Christopher J. Walker & James R. Saywell
89 Geo. Wash. L. Rev. 1198
A bedrock principle of administrative law is that when a court finds an agency has erred, the court generally remands the action for the agency to consider anew (as opposed to the court deciding the matter itself). The conventional understanding is that this ordinary remand rule is part of the suite of judicial deference doctrines in administrative law. In our contribution to The George Washington Law Review’s Annual Review of Administrative Law, we argue that this understanding is incomplete—at least when it comes to high-volume agency adjudication. In that context, the vast majority of agency adjudication decisions never make it to federal court. Judicial remands in cases that reach the courts allow the courts to engage in a dialogue with the agency, in turn improving agency decision-making in similar cases that never make it to federal court. Indeed, courts have developed and utilized a variety of tools to engage in a richer dialogue with the agency on remand. Remand, thus, can be a tool for judicial engagement and dialogue, not just one for judicial deference.

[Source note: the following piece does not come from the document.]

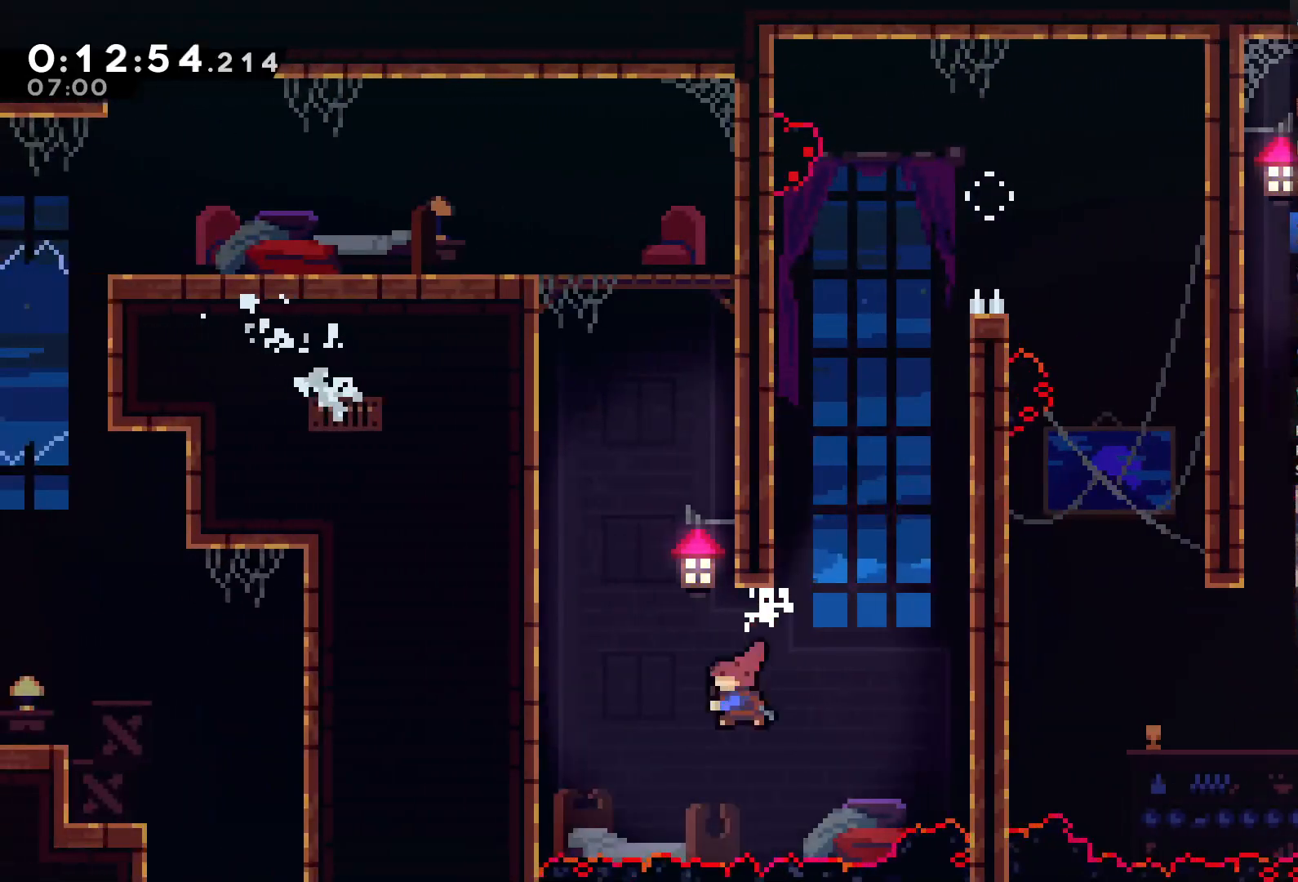
{"dt_ms": 500, "buttons": ["A", "R2", "DPAD_UP", "DPAD_RIGHT"], "left_stick": "center", "right_stick": "center", "events": [[183, "R2", "down"], [250, "X", "up"], [350, "DPAD_LEFT", "up"], [383, "DPAD_RIGHT", "down"], [417, "A", "down"]]}
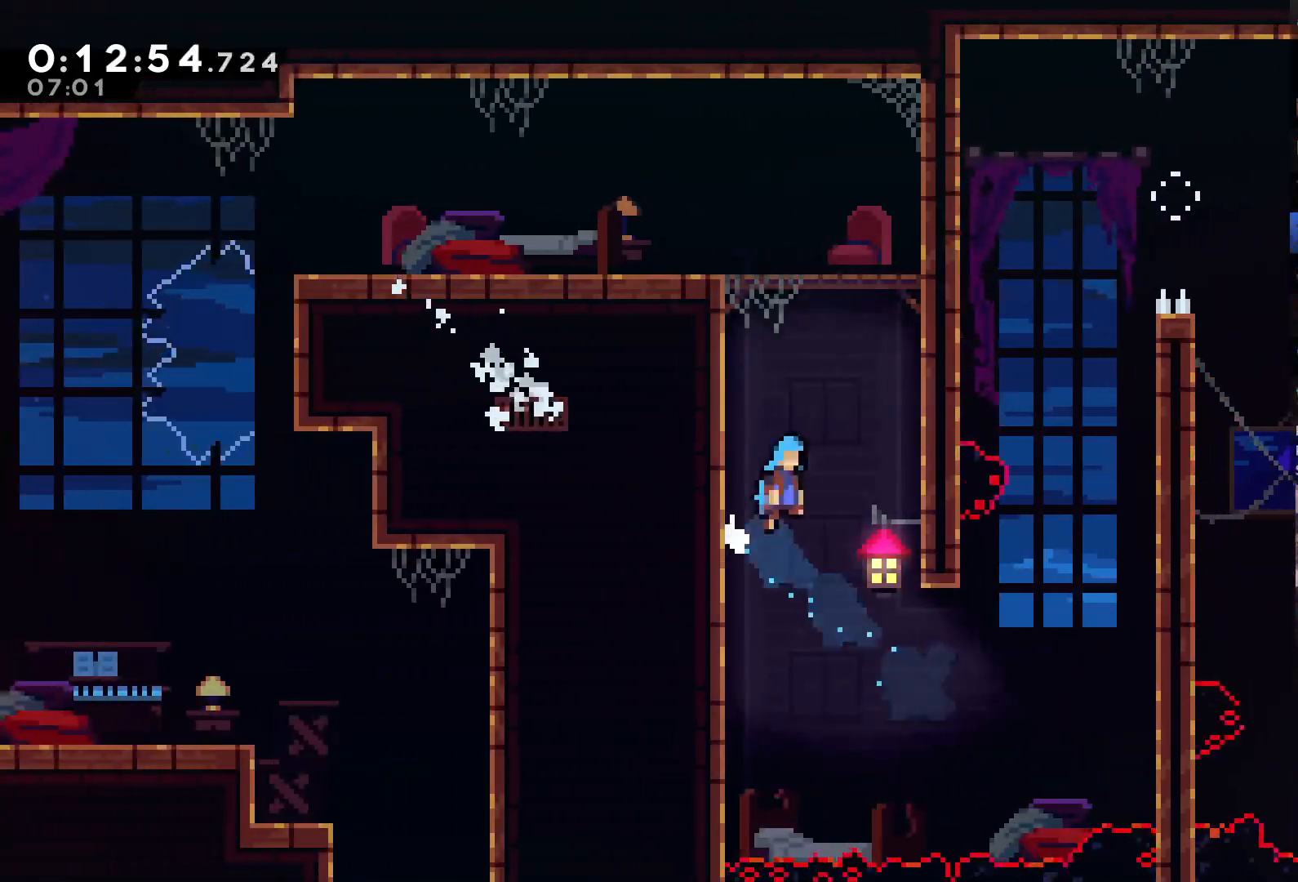
{"dt_ms": 500, "buttons": ["R2", "DPAD_UP", "DPAD_RIGHT"], "left_stick": "center", "right_stick": "center", "events": [[150, "A", "up"], [250, "A", "down"], [450, "A", "up"]]}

This argument, however, assumes that a dialogue between courts and agencies actually takes place—that remand is not just a judicial monologue. This Article explores the empirical realities of that assumption by presenting the findings of two separate studies: a cross-agency study for the Administrative Conference of the United States on agency appellate systems and a FOIA-based study of agency immigration decisions on remand. Although much more empirical work needs to be done, the findings from these studies provide an empirical window into how agencies engage with and respond to courts on remand. In light of these preliminary yet promising findings, we argue that courts (and agencies) should consider how to better engage in a dialogue on remand in order to produce a more systemic effect on high-volume agency adjudication systems.